Items from a data source:
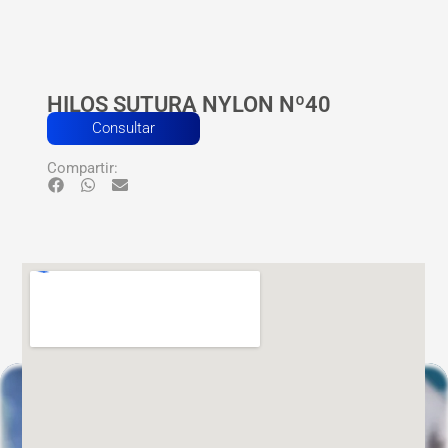
HILOS SUTURA NYLON Nº40
Consultar
Compartir:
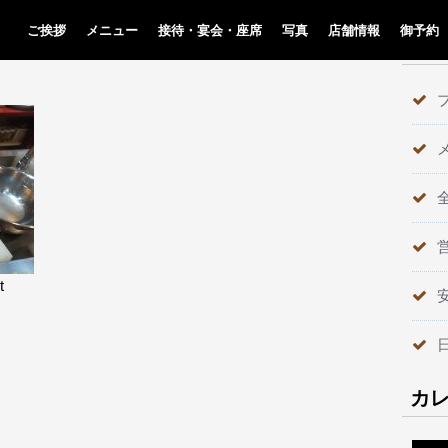
ご挨拶
メニュー
接待・宴会・座席
写真
店舗情報
御予約
テ
t
カ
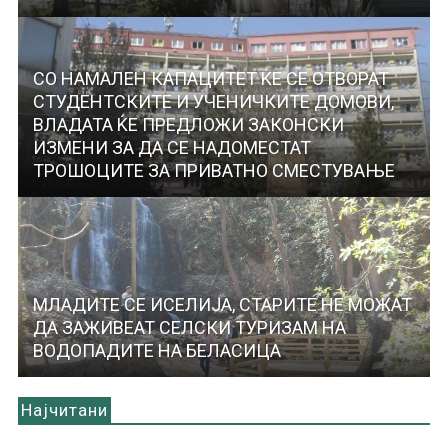
СО НАМАЛЕН КАПАЦИТЕТ ЌЕ СЕ ОТВОРАТ
СТУДЕНТСКИТЕ И УЧЕНИЧКИТЕ ДОМОВИ,
ВЛАДАТА ЌЕ ПРЕДЛОЖИ ЗАКОНСКИ
ИЗМЕНИ ЗА ДА СЕ НАДОМЕСТАТ
ТРОШОЦИТЕ ЗА ПРИВАТНО СМЕСТУВАЊЕ
МЛАДИТЕ СЕ ИСЕЛИЈА, СТАРИТЕ НЕ МОЖАТ
ДА ЗАЖИВЕАТ СЕЛСКИ ТУРИЗАМ НА
ВОДОПАДИТЕ НА БЕЛАСИЦА
Најчитани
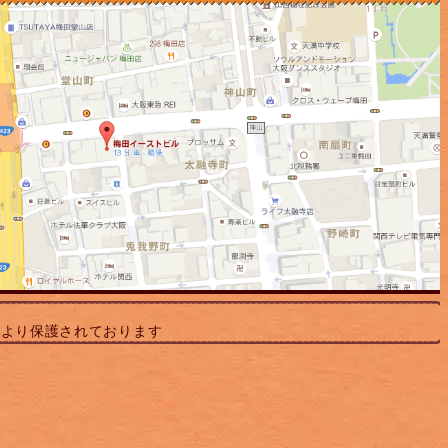
により保護されております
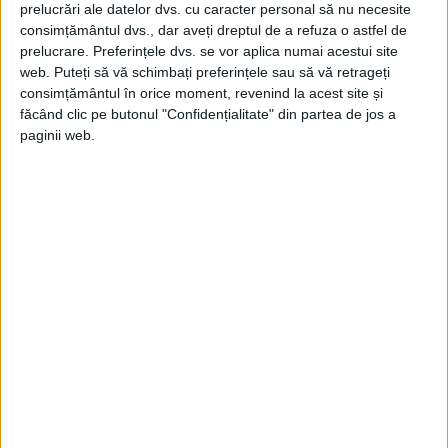
prelucrări ale datelor dvs. cu caracter personal să nu necesite
consimțământul dvs., dar aveți dreptul de a refuza o astfel de
De altfel, „simulările curenților marini au
prelucrare. Preferințele dvs. se vor aplica numai acestui site
arătat și ele cum un obiect plutitor ar fi
web. Puteți să vă schimbați preferințele sau să vă retrageți
consimțământul în orice moment, revenind la acest site și
putut, în ciuda probabilității foarte mici, să
făcând clic pe butonul "Confidențialitate" din partea de jos a
plutească în derivă de la punctul unde se
paginii web.
afla Titanicul pe 13 aprilie 1912 până la
golful Fundy”, după cum a arătat
profesorul Bourgault într-un bilanț de
etapă dat publicității de cercetători pe site-
ul universității.
În cele din urmă, scrisul este cel care a
suscitat discordia. Din punctul de vedere al
Muzeului Național al Educației din Rouen
nu există nici o îndoială: este într-adevăr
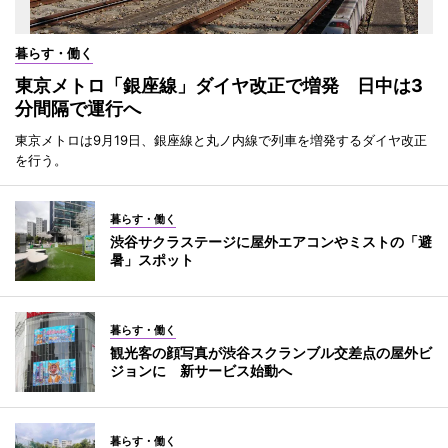
暮らす・働く
東京メトロ「銀座線」ダイヤ改正で増発 日中は3
分間隔で運行へ
東京メトロは9月19日、銀座線と丸ノ内線で列車を増発するダイヤ改正
を行う。
暮らす・働く
渋谷サクラステージに屋外エアコンやミストの「避
暑」スポット
暮らす・働く
観光客の顔写真が渋谷スクランブル交差点の屋外ビ
ジョンに 新サービス始動へ
暮らす・働く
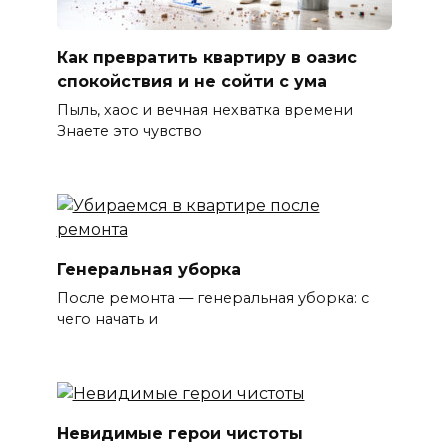
Как превратить квартиру в оазис
спокойствия и не сойти с ума
Пыль, хаос и вечная нехватка времени
Знаете это чувство
Генеральная уборка
После ремонта — генеральная уборка: с
чего начать и
Невидимые герои чистоты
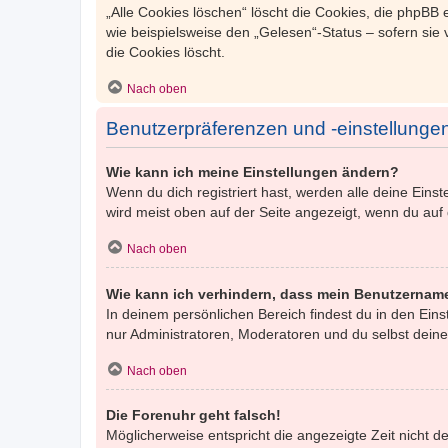
„Alle Cookies löschen“ löscht die Cookies, die phpBB
wie beispielsweise den „Gelesen“-Status – sofern sie
die Cookies löscht.
Nach oben
Benutzerpräferenzen und -einstellunge
Wie kann ich meine Einstellungen ändern?
Wenn du dich registriert hast, werden alle deine Ein
wird meist oben auf der Seite angezeigt, wenn du auf
Nach oben
Wie kann ich verhindern, dass mein Benutzername
In deinem persönlichen Bereich findest du in den Ein
nur Administratoren, Moderatoren und du selbst deine
Nach oben
Die Forenuhr geht falsch!
Möglicherweise entspricht die angezeigte Zeit nicht de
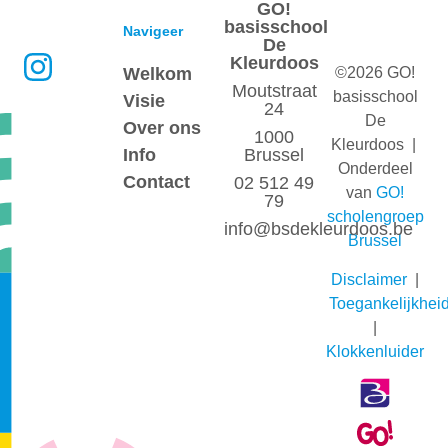
GO!
basisschool
Navigeer
De
Kleurdoos
Welkom
©2026 GO!
Moutstraat
basisschool
Visie
24
De
Over ons
1000
Kleurdoos |
Info
Brussel
Onderdeel
Contact
02 512 49
van
GO!
79
scholengroep
info@bsdekleurdoos.be
Brussel
Disclaimer
|
Toegankelijkhei
|
Klokkenluider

* _About this exercise_
Report each line above that contains the string "löscht".

* _Expected answer_
„Alle Cookies löschen“ löscht die Cookies, die phpBB
die Cookies löscht.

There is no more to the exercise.